▶ _Extract to read_:
************

As for the STAR alliance, we've been told that Tilton is looking for them to front us the difference between the ATSB loan money and the $2 billion we need. So that's roughly $200 million. I think it's a safe bet we can count on that money. But I don't see the STAR carriers fronting any more than that at this juncture.
The ATSB leaked letter was intentional because they were peaved that UA sent them over 40,000 letters of support for our loan from employees, customers and vendors, as well as numerous pressure from UA's political muscle. THAT was the reason for the letter. It had more to do with them being ticked at UA for all the pressure they're getting than it did for UA's application shortcomings.
But I firmly believe that a Ch.11 filing will take place within the next week or so. The tone and tenor here at UA has shifted in the last week or two. It went from firm optimism for our chances of getting the loan, to softening the blow to a possible bankruptcy filing. Either way, I say do what we have to do and let's finally move forward.

************

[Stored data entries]

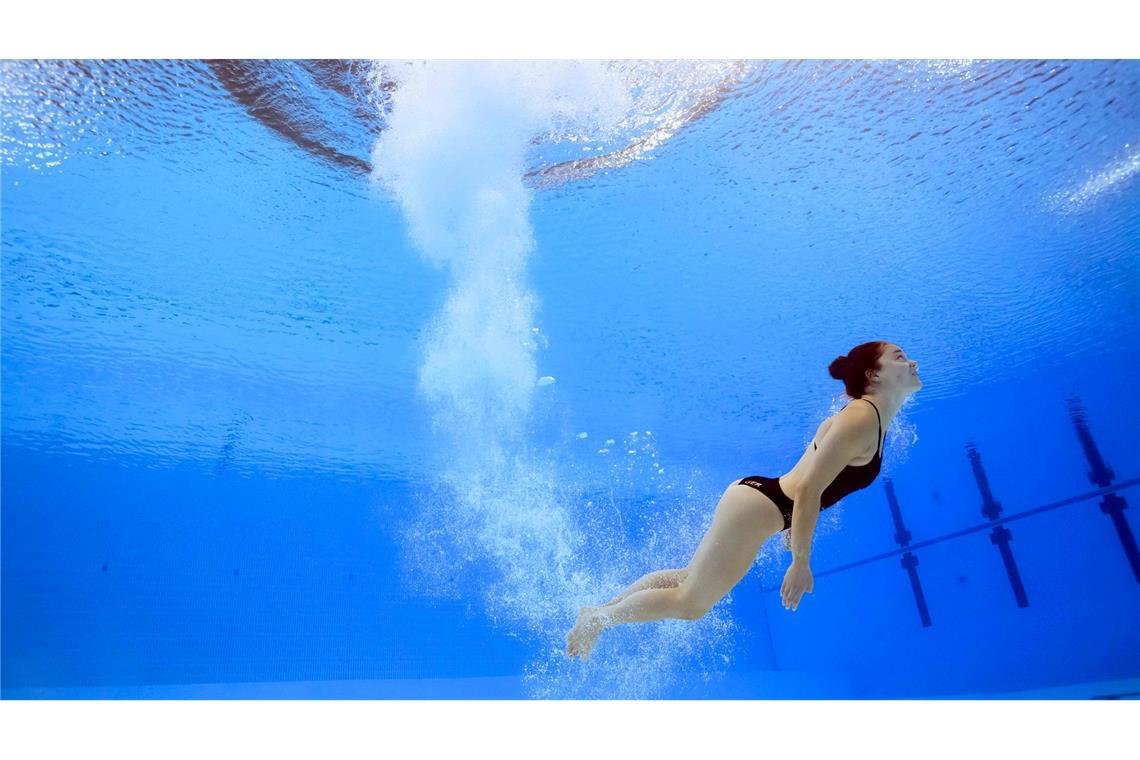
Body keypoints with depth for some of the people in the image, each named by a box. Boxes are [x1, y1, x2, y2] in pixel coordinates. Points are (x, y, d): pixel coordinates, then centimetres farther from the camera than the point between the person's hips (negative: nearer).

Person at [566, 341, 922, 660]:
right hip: (755, 507, -10)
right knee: (691, 603, 4)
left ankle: (600, 610, 31)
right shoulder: (862, 419, -19)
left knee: (691, 579, 20)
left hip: (758, 496, 10)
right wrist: (801, 563, -18)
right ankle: (597, 618, 20)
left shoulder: (870, 416, 11)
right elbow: (808, 491, -24)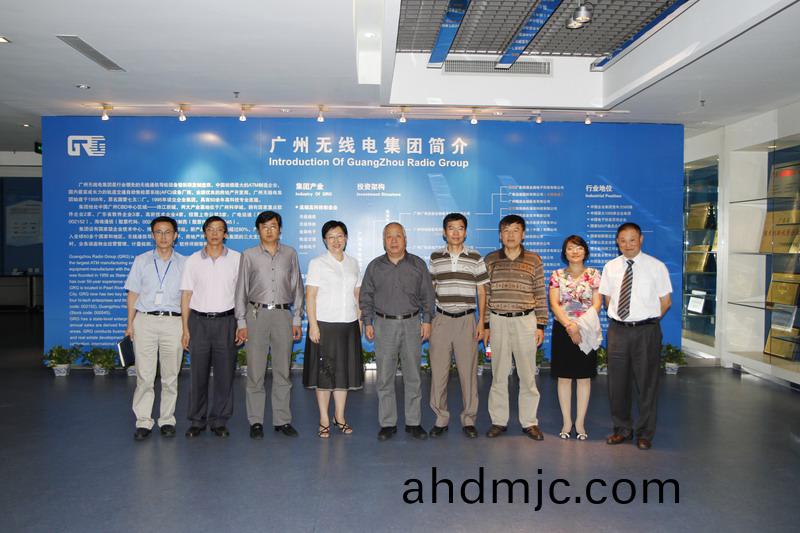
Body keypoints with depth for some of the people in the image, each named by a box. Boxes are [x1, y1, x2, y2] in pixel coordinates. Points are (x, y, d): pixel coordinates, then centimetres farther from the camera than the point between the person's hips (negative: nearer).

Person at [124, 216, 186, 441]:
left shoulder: (183, 263, 9)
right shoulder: (141, 261, 10)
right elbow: (133, 294, 9)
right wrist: (130, 324, 2)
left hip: (173, 322, 0)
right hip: (145, 321, 0)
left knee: (170, 376, 4)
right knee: (144, 376, -1)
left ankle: (167, 420, 14)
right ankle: (143, 422, 7)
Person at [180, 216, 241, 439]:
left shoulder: (236, 259, 4)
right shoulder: (193, 260, 6)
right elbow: (186, 295, 6)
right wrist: (185, 329, 2)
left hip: (226, 321, 0)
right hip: (199, 321, 1)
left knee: (225, 374, 2)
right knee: (199, 374, 4)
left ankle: (219, 421, 14)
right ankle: (197, 421, 17)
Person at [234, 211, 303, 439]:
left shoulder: (290, 254, 9)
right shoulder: (249, 255, 5)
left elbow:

************

▶ _Problem 1_:
Please copy the airline loan passage between "As for the STAR" and "UA's application shortcomings.", inclusive.
▶ _Problem 2_:
In the airline loan passage, how many letters of support did UA send the ATSB?

▶ _Answer 1_:
As for the STAR alliance, we've been told that Tilton is looking for them to front us the difference between the ATSB loan money and the $2 billion we need. So that's roughly $200 million. I think it's a safe bet we can count on that money. But I don't see the STAR carriers fronting any more than that at this juncture.
The ATSB leaked letter was intentional because they were peaved that UA sent them over 40,000 letters of support for our loan from employees, customers and vendors, as well as numerous pressure from UA's political muscle. THAT was the reason for the letter. It had more to do with them being ticked at UA for all the pressure they're getting than it did for UA's application shortcomings.

▶ _Answer 2_:
Over 40,000.